Üçüncü yol ise, esirlerin özgürleşmesine olanak sağlayacak koşulların yaratılması.
Haymen'a göre, hava saldırılarını yoğunlaştırmaya devam etmek ve ardından Hamas'la ateşkes yapmak, Hamas'ın yönetimini değiştirecek bir başarıya yol açmayacak.
Gazze Şeridi'nin tamamen işgal edilmesi ve temizlenmesi, hareketin askeri kolunun imhasını sağlamak için uzun bir zaman ve çaba gerektiriyor.
Haymen ayrıca, "İsrail'in bu savaştaki amaçlarından birinin, Gazze'ye yönelik operasyonu dağıtacak ve zayıflatacak çok cepheli bir savaşa sürüklenmemek olduğunu, bu nedenle kuzey cephesine yönelik atılacak her adımın dikkatle düşünülmesi gerektiğini" ifade etti.
"Hamas'la yaşanan çatışmanın çok cepheli bir savaşa dönüşmemesi için kuzeyden gelecek herhangi bir ateşe histerik bir şekilde müdahale etmemiz uygun olmaz" şeklinde konuşan Haymen, "Savunmamızı geliştirmek ve bölgede kalıcı bir caydırıcı varlık oluşturmak için hazırlanmalıyız" dedi.
Gazze ile Mısır arasındaki iletişimin kesilmesi
İsrail Ulusal Güvenlik Konseyi'nin eski başkanı emekli General Giora Eiland ise Hamas operasyonunun ortaya çıkardığı başarısızlıkların, askeri liderlik sisteminin çöktüğüne dair şüpheye yer bırakmayacak bir duruma işaret ettiğine inanıyor.
Eiland, "Hamas yönetimi güçlü bir şekilde çalışmalı ve savaşı durdurmamalı. Daha sonra İsrailli esirlerin geri dönmesi için küçük de olsa bir olasılık oluşturmalı. Yakıt, elektrik, su, doğalgaz ve Gazze Şeridi'ne geçişler Tel Aviv yönetiminin kontrolü altında. İsrail, bu ihtiyaçların Gazze'ye ulaşmasını engellemeli. Gazze'ye her türlü dış desteği keserek Gazze ile Mısır arasındaki iletişimi koparmak için çalışmalı" ifadelerini kullandı.

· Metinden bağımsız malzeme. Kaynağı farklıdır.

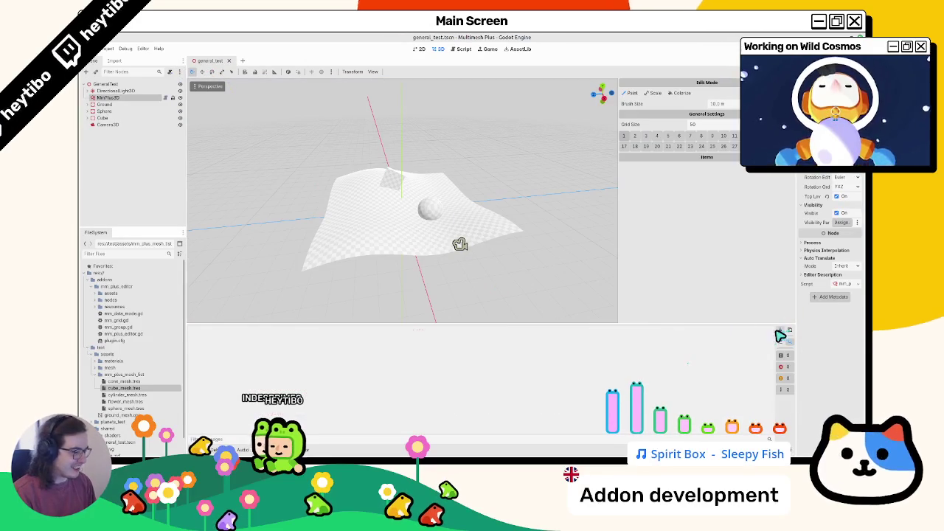
Add cube_mesh.tres as an item, paint cubes on the ground, then remove the Cube item
drag(676, 261, 675, 261)
click(457, 242)
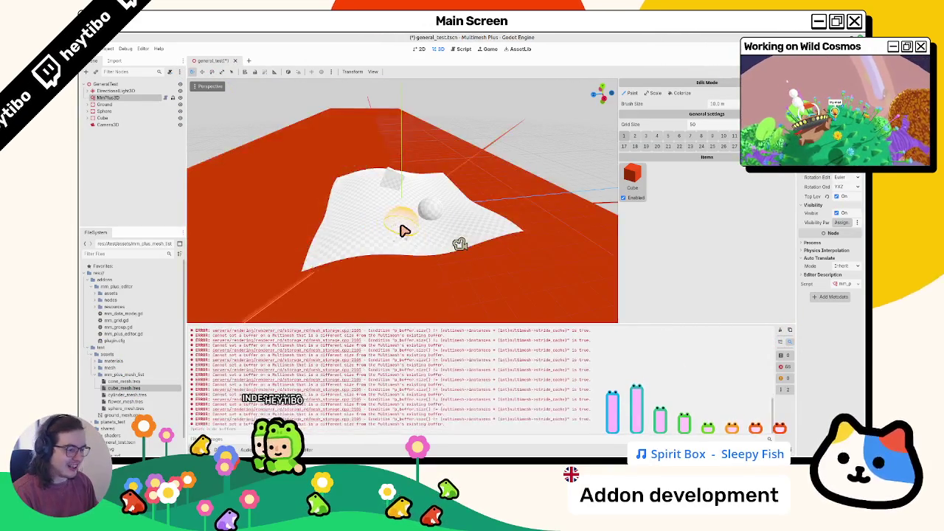
scroll(400, 232, up, 3)
drag(393, 239, 416, 268)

Bununla da yetinmeyerek Gazze'deki su arıtma tesislerinin hedef alınması çağrısında bulunan Eiland, "Gazze'de en hassas nokta sudur. Gazze'nin suyu tuzlu su kuyularından geliyor ve içmeye uygun değil. Bu nedenle su arıtma tesisleri var. Dolayısıyla İsrail'in bu tesislerin hepsini vurması gerekiyor" dedi.
Bölgesel savaş
Emekli Tümgeneral Yitzhak Brick ise şunları söyledi:
Mevcut durum, çok cepheli bölgesel bir savaş olasılığını gösteriyor. Ancak ben daha önce yaptığım bir açıklamada, ordunun hazırlıksız olduğu konusunda uyarmıştım. Eğer buna hazırlıklı olmazsak bugün karşılaştığımızdan daha tehlikeli bir duruma düşeceğiz. İsrail'in ihtiyacı, Gazze Şeridi'ndeki savaşın beş cephede kapsamlı bir bölgesel savaşa dönüşmesi olasılığını düşünerek plan yapıp saldırı başlatmaktır.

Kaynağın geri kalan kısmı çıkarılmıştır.